Empat Puluh

730 102 5
                                    

💜💜💜💜

Cuaca yg tidak terlalu panas, disertai angin yang berhembus sepoi-sepoi, menemani dua orang pria yang duduk sambil menatap danau.

Keduanya tak ada yang berbicara. Mereka seolah sibuk dengan pikiran mereka masing-masing.

"Menurut ayah, ibu cantik?"

Seokjin menatap Woojin, yang matanya tetap fokus menatap ujung pancingan. Bibirnya tersenyum, melihat putranya yang sudah tumbuh dewasa.

"Cantik," sahut Seokjin santai.

"Ayah pernah jatuh cinta pada ibu?"

"Jatuh cinta?" Seokjin menyandarkan punggungnya pada kursi lipat yang mereka bawa.

"Entah lah. Ayah tidak begitu yakin. Tapi, ibumu adalah wanita yang berbeda."

Tidak ada lagi suara dari mulut Woojin. Mungkin ia sedang mencari pembahasan yang lain.

"Kau ingin bertemu ibumu?"

"Menurut, ayah?" Woojin memberikan pertanyaan lain kepada Seokjin.

"Kau ingin tinggal bersamanya?"

"Kenapa? Karena aku sudah tidak menjadi pewaris perusahaan, ayah ingin menyerahkan aku pada ibu?"

"Itu terdengar sangat kejam," Seokjin terkekeh.

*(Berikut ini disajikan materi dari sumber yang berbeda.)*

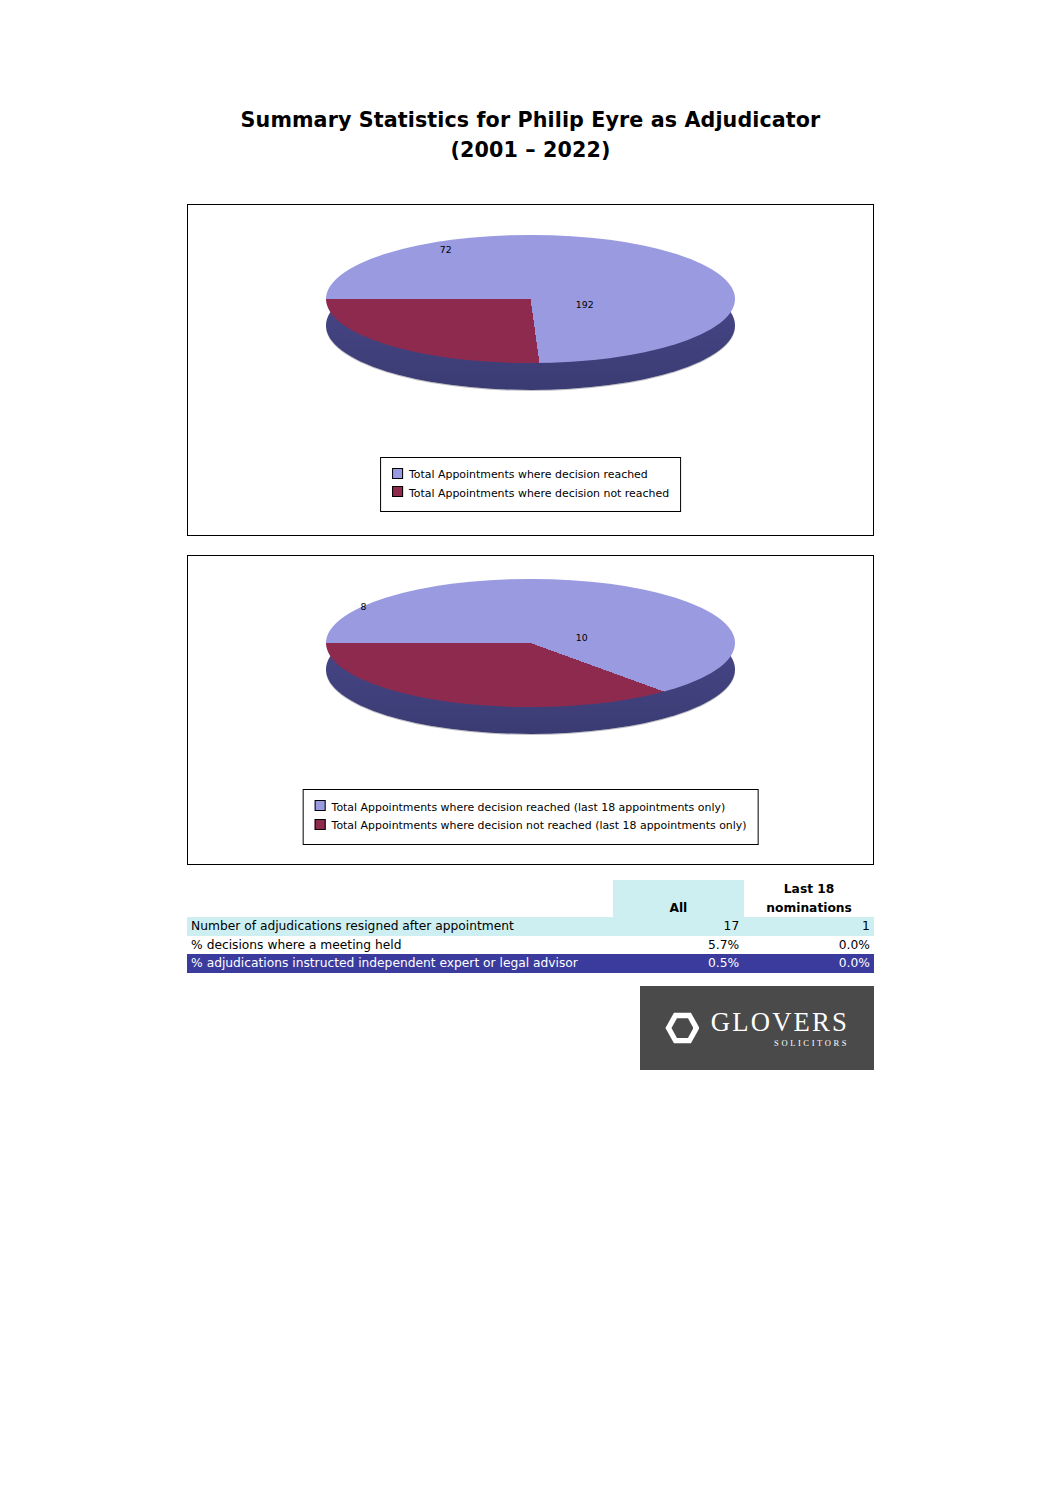Summary Statistics for Philip Eyre as Adjudicator
(2001 – 2022)
72 192
Total Appointments where decision reached Total Appointments where decision not reached
8 10
Total Appointments where decision reached (last 18 appointments only) Total Appointments where decision not reached (last 18 appointments only)
| | | Last 18 |
| --- | --- | --- |
| | All | nominations |
| Number of adjudications resigned after appointment | 17 | 1 |
| % decisions where a meeting held | 5.7% | 0.0% |
| % adjudications instructed independent expert or legal advisor | 0.5% | 0.0% |
GLOVERS SOLICITORS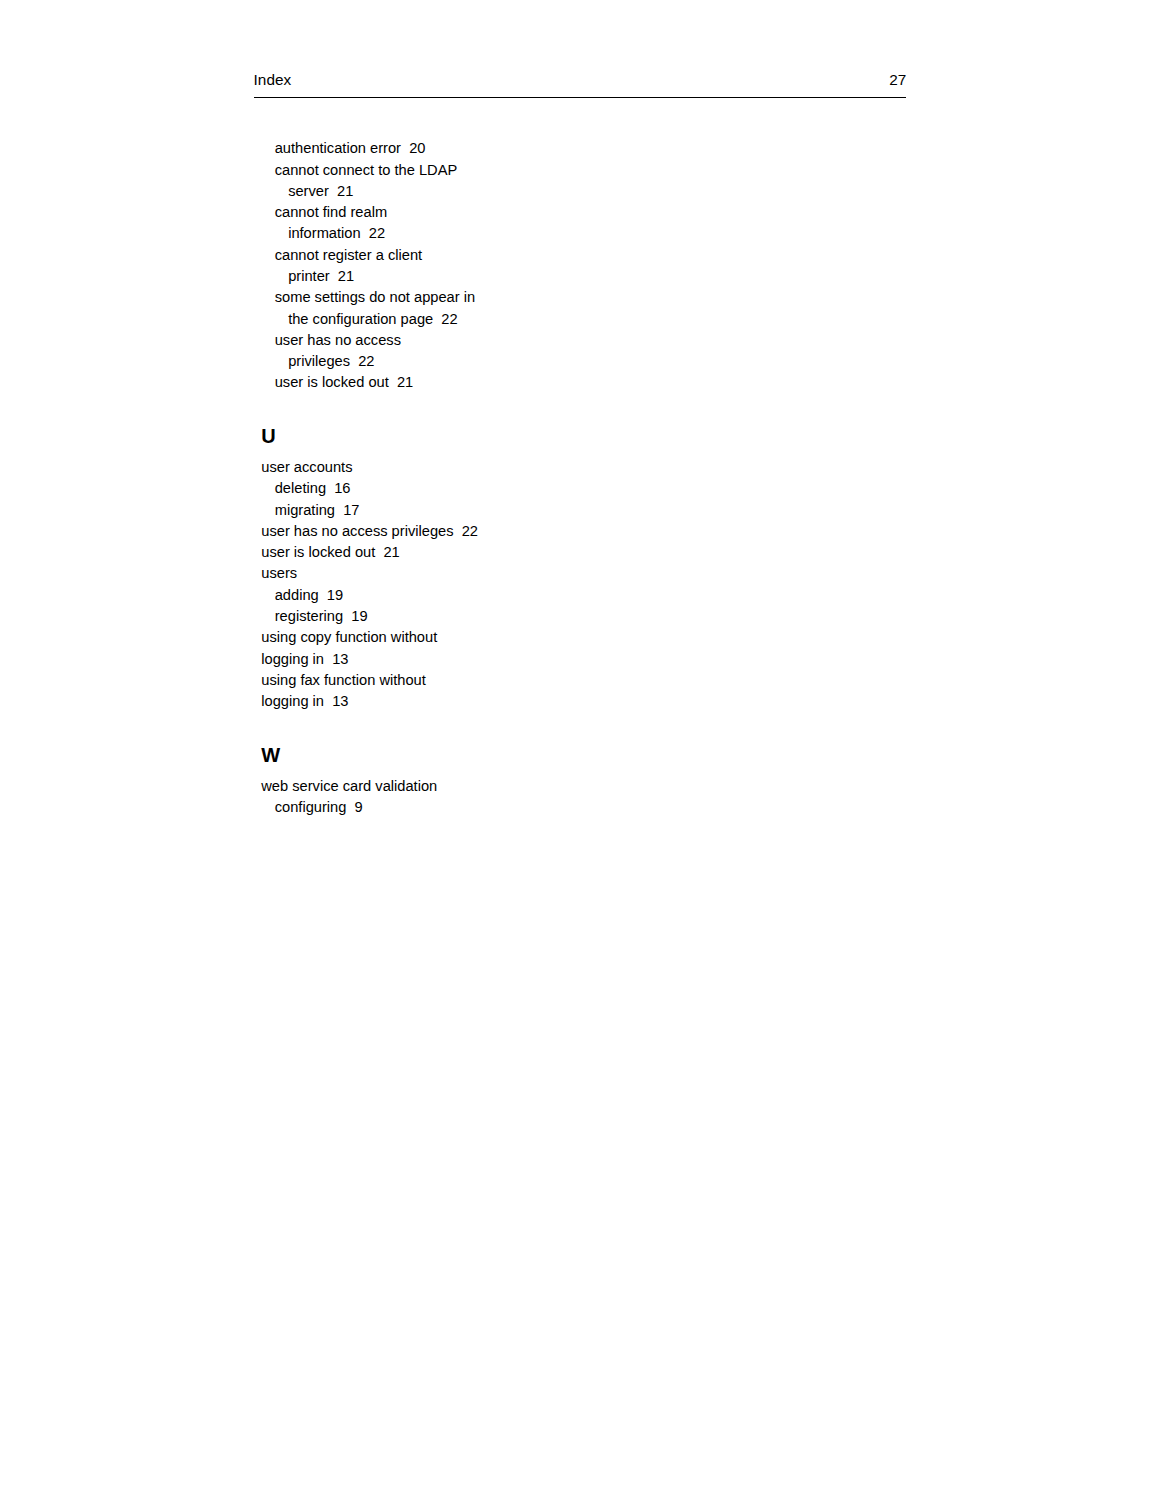Index 27
authentication error 20
cannot connect to the LDAPserver 21
cannot find realminformation 22
cannot register a clientprinter 21
some settings do not appear inthe configuration page 22
user has no accessprivileges 22
user is locked out 21
U
user accounts
deleting 16
migrating 17
user has no access privileges 22
user is locked out 21
users
adding 19
registering 19
using copy function without
logging in 13
using fax function without
logging in 13
W
web service card validation
configuring 9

"Awalnya aku memang menginginkan pewaris untuk perusahaan. Tapi setelah kau lahir, dan ibumu begitu sangat menyayangimu, membuatku berubah, untuk memberikan yang terbaik untukmu. Memang keinginan untuk menjadikanmu pewaris masih belum berubah," Seokjin bercerita panjang, sambil menatap tengah danau. Ia seolah mengingat kembali, masa-masa kelahiran Woojin.

"Aku memberimu fasilitas yang baik, agar kau tumbuh menjadi pria yang hebat. Jadi saat aku sudah tak bisa bekerja, kau bisa melanjutkan perusahaan itu tanpa kesusahan mencari pekerjaan," lanjut Seokjin.

Woojin mendengarkan dengan serius, apa yang Seokjin sampaikan.

"Berjanjilah," ucap Woojin yang membuat Seokjin tak mengerti.

Seokjin hanya menatap Woojin, menunggu puteranya melanjutkan ucapannya.

"Berjanjilah untuk hidup lebih lama. Aku tidak mungkin tinggal bersama ibu. Dia sudah punya kehidupan yang baru," lanjut Woojin.

Seokjin memandang Woojin penuh makna. Ia tak percaya, jika Woojin menginginkannya untuk terus bersamanya.

"Sungguh? Ayah tentu akan terus hidup untukmu. Tidak ada alasan lain. Tapi jika tuhan memanggil ayah, kau bisa ikut bersama ibumu," Seokjin terlihat sumringah.

"Ibu tidak menginginkanku," sahut Woojin datar.

"Siapa bilang? Dia begitu menyayangimu."

"Harusnya dia datang, jika dia benar-benar menyayangiku," Woojin terlihat kesal.

"Dia pasti punya alasan," Seokjin merasa, Woojin sebenarnya sudah tahu tentang ibunya.

"Alasannya, karena dia lebih menyayangi kehidupan barunya. Dia tidak ingin aku masuk di kehidupan barunya," Woojin berbicara sangat tenang, namun tersirat akan kekecewaan.

"Woojin... kau harus tahu, bahwa ayahlah yang salah. Ibumu hanya takut jika bersamamu, ayah akan mengambil kehidupan barunya."

"Sama saja," sahut Woojin.

Baik Seokjin, mau pun Woojin tidak lagi berbicara. Mereka hanyut dalam pikiran masing-masing, sambil memandang ujung pancingan yang terlihat tenang.

"Percayalah, baik ayah atau ibu, kami menyayangimu. Ayah yang menginginkan ibumu untuk melahirkanmu, jadi ayah akan terus bersamamu. Jangan khawatir," Seokjin tersenyum, memandang Woojin yang hanya diam. Ia tahu, bahwa sebenarnya Woojin sedang sedih. Ia tahu, bahwa Woojin takut ditinggalkan.